Na policję najpierw zadzwoniła żona menedżera funduszy na Florydzie. Zgłosiła, że zaginął jej 76-letni mąż. Dwa dni później na policji rozdzwoniły się telefony od klientów funduszu, którzy twierdzili, że wraz z biznesmenem przepadły im miliony dolarów. Media piszą nawet o 350 mln. Sprawą zainteresowało się Federalne Biuro Śledcze.
Policja, a także agenci FBI, poszukują teraz 75-letniego finansisty, Arthura Nadela, pod którego pieczą znajdowały się do tej pory miliony dolarów. Z drugiej strony przesłuchują poszkodowanych klientów, którzy zainwestowali swoje pieniądze w jego firmie w miejscowości Sarasota i je utracili.
Klienci funduszy nazywają zaginionego Amerykanina drugim Bernardem Madoffem, ze względu na rozmiar strat, jakie ponieśli. Jeden z klientów, który stracił 750 tys. dolarów, twierdzi, że czuje się tak wykorzystany i oszukany, że już nikomu nie uwierzy.

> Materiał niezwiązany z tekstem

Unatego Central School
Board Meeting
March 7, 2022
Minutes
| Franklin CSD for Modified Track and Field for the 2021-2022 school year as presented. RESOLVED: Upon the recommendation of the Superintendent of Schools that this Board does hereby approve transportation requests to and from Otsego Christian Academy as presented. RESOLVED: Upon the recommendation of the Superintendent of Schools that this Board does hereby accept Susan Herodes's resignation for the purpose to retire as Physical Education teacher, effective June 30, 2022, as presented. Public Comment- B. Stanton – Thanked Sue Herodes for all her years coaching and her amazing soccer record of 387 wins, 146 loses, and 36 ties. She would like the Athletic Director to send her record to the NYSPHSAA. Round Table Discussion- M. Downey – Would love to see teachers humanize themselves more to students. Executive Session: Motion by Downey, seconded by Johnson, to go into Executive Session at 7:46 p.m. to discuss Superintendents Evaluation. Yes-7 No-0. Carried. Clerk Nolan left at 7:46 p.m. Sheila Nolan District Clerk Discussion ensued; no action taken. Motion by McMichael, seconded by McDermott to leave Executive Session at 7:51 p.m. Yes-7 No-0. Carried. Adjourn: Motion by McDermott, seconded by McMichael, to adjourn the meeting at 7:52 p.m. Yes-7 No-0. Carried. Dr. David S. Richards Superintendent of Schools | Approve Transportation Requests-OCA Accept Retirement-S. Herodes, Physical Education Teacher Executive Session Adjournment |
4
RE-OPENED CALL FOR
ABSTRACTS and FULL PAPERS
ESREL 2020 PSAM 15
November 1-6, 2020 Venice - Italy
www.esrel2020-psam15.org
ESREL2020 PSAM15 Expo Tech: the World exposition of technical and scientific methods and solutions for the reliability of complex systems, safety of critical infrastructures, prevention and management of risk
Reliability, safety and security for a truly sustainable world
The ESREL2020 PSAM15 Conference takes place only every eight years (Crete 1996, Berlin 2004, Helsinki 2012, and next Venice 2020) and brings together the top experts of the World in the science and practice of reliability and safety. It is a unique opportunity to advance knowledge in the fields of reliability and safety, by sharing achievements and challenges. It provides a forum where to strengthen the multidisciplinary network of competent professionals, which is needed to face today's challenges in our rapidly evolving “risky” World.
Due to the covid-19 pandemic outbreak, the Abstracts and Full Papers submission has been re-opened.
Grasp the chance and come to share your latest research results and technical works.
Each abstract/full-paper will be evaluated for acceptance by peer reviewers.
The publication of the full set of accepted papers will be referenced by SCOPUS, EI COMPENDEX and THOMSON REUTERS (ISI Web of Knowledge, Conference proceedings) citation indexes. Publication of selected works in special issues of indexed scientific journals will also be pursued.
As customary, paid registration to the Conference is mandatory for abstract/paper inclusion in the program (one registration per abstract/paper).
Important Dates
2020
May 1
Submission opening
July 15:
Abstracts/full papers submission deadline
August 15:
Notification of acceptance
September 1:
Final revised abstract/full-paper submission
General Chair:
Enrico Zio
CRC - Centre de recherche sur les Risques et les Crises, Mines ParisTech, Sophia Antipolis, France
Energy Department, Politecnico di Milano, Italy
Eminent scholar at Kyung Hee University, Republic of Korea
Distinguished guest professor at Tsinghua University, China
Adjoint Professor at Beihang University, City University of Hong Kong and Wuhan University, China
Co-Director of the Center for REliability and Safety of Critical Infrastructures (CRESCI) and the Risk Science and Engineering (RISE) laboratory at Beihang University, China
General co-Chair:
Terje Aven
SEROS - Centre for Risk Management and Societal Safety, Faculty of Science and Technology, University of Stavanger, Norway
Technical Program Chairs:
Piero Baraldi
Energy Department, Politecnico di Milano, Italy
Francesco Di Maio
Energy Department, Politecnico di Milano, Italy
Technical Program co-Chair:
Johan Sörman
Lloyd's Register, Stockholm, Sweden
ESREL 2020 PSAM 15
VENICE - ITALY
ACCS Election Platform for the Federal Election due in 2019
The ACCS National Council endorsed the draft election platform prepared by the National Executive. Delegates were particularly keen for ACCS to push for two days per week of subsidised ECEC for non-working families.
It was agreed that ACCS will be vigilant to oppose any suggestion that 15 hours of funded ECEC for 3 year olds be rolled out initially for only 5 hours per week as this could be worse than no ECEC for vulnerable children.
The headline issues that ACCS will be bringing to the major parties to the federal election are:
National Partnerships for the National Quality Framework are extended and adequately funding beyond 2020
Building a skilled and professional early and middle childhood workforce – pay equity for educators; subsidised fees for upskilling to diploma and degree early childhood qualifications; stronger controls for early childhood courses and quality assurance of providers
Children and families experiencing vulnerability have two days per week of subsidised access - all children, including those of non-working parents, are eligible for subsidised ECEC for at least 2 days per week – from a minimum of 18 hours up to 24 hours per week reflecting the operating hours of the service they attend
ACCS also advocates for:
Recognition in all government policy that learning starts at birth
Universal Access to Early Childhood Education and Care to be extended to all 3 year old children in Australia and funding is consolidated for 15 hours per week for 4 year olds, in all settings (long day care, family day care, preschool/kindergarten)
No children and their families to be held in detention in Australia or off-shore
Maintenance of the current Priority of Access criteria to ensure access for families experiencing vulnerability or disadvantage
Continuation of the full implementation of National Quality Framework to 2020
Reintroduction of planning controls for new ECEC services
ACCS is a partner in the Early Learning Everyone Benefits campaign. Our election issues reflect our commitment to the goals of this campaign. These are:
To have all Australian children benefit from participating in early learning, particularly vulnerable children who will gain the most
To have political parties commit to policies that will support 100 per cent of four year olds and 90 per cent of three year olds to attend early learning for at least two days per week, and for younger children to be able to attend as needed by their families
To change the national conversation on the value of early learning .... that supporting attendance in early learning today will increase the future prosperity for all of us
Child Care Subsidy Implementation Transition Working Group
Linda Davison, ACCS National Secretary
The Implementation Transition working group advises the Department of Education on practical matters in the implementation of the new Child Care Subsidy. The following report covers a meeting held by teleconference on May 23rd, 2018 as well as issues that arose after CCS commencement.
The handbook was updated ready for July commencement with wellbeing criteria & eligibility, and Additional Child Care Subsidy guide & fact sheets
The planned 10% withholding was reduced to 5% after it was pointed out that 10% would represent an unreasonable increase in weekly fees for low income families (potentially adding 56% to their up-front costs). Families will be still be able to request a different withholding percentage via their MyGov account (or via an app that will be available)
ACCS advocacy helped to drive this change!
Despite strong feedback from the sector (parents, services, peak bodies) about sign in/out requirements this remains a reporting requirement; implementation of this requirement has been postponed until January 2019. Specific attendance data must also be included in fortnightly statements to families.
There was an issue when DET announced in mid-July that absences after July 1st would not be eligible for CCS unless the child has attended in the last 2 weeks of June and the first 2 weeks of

Partner Nadela w interesach, 70–letni Neil V. Moody twierdzi, że nic nie wiedział o nieprawidłowościach w funduszach. Nie podaje, jaka suma pieniędzy mogła zostać sprzeniewierzona, ale zaznacza, że 350 milionów dolarów o których donoszą media, to przesada.
Przepadł jak kamień w wodę
Pan Nadel zaginął, kiedy szedł do biura wczesnym popołudniem. Wcześniej, jak twierdzą jego domownicy, zadzwonił do domu. Według nich sprawiał wrażenie „rozkojarzonego”.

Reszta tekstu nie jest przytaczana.